Personal information
- Full name: John Desmond Nisbet
- Date of birth: 29 October 1921
- Place of birth: Caulfield, Victoria
- Date of death: 29 November 2004 (aged 83)
- Original team(s): Rochester, Caulfield City
- Height: 180 cm (5 ft 11 in)
- Weight: 79 kg (174 lb)

Playing career^{1}
- Years: Club / Games (Goals)
- 1944–1952: St Kilda / 110 (6)
- ^{1} Playing statistics correct to the end of 1952.

= Des Nisbet =

Australian rules footballer

John Desmond Nisbet (29 October 1921 – 29 November 2004) was an Australian rules footballer who played with St Kilda in the Victorian Football League (VFL).

Nisbet, a defender, was originally from Rochester and also played football at Caulfield City prior to playing 110 games for St Kilda.

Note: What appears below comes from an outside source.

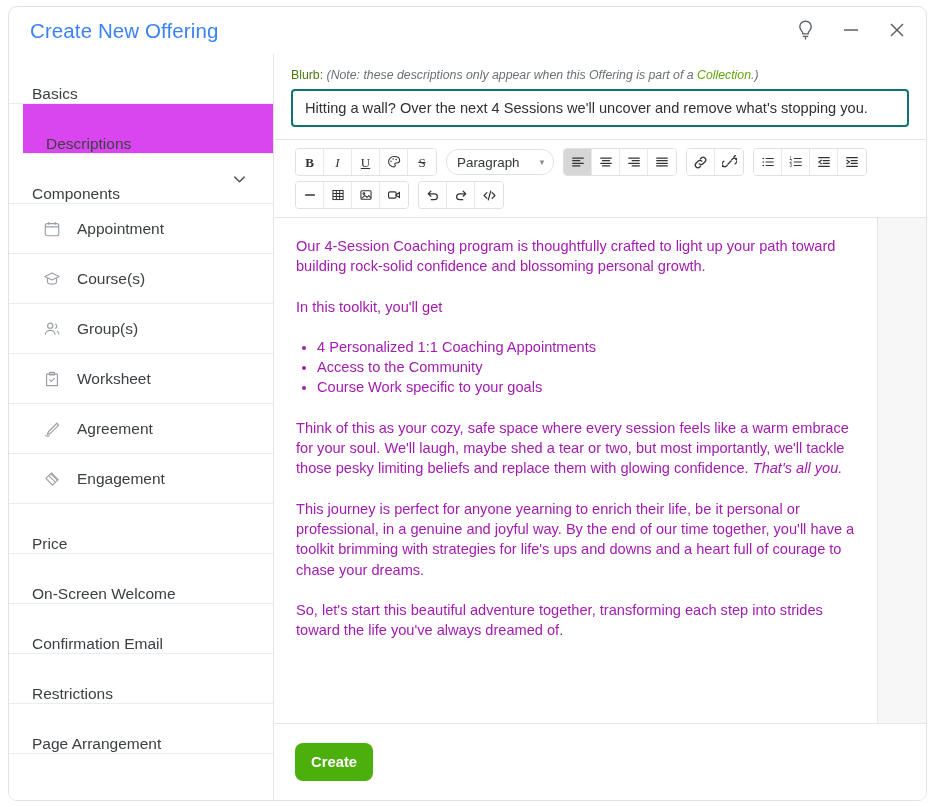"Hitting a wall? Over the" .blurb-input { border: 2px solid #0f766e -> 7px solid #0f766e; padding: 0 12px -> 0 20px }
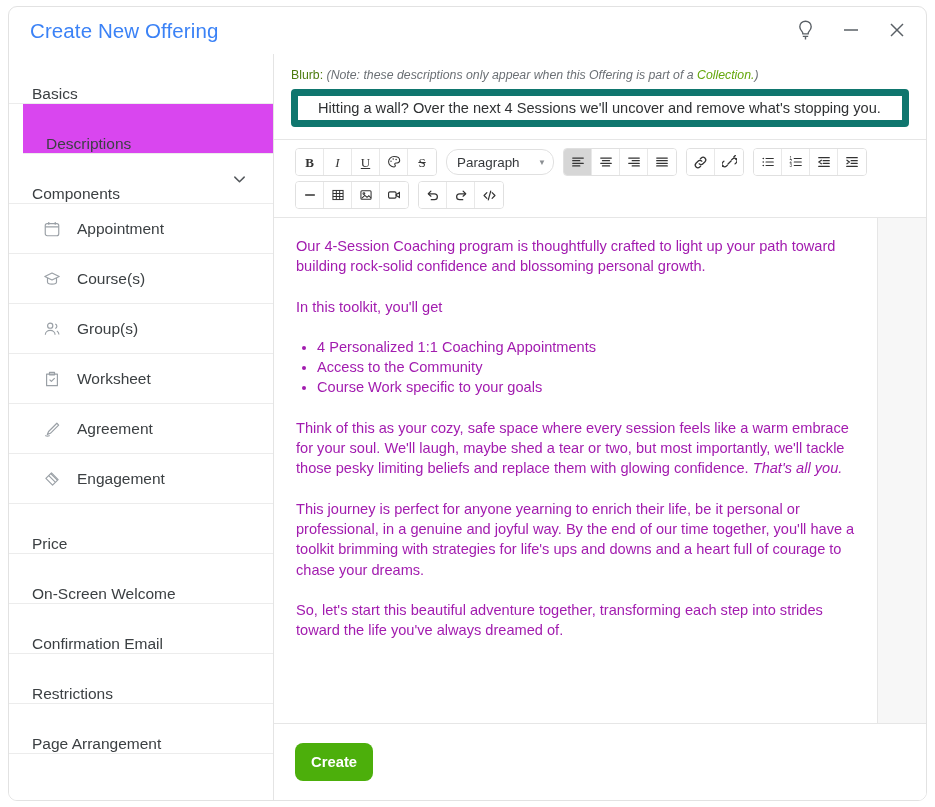"Descriptions" .nav-item.active { background: #d946ef -> #bef264; margin-left: 14px -> none }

Nisbet served in the Australian Army during World War II.

Nisbet was runner-up in the 1947 senior best and fairest award. He then served as coach of the St Kilda seconds. From 1958 to 1983 he was Chairman of Selectors for St Kilda. In 2008 he was inducted into the club's Hall of Fame.

His son, Darryl, played one game for St Kilda in the 1970 VFL season.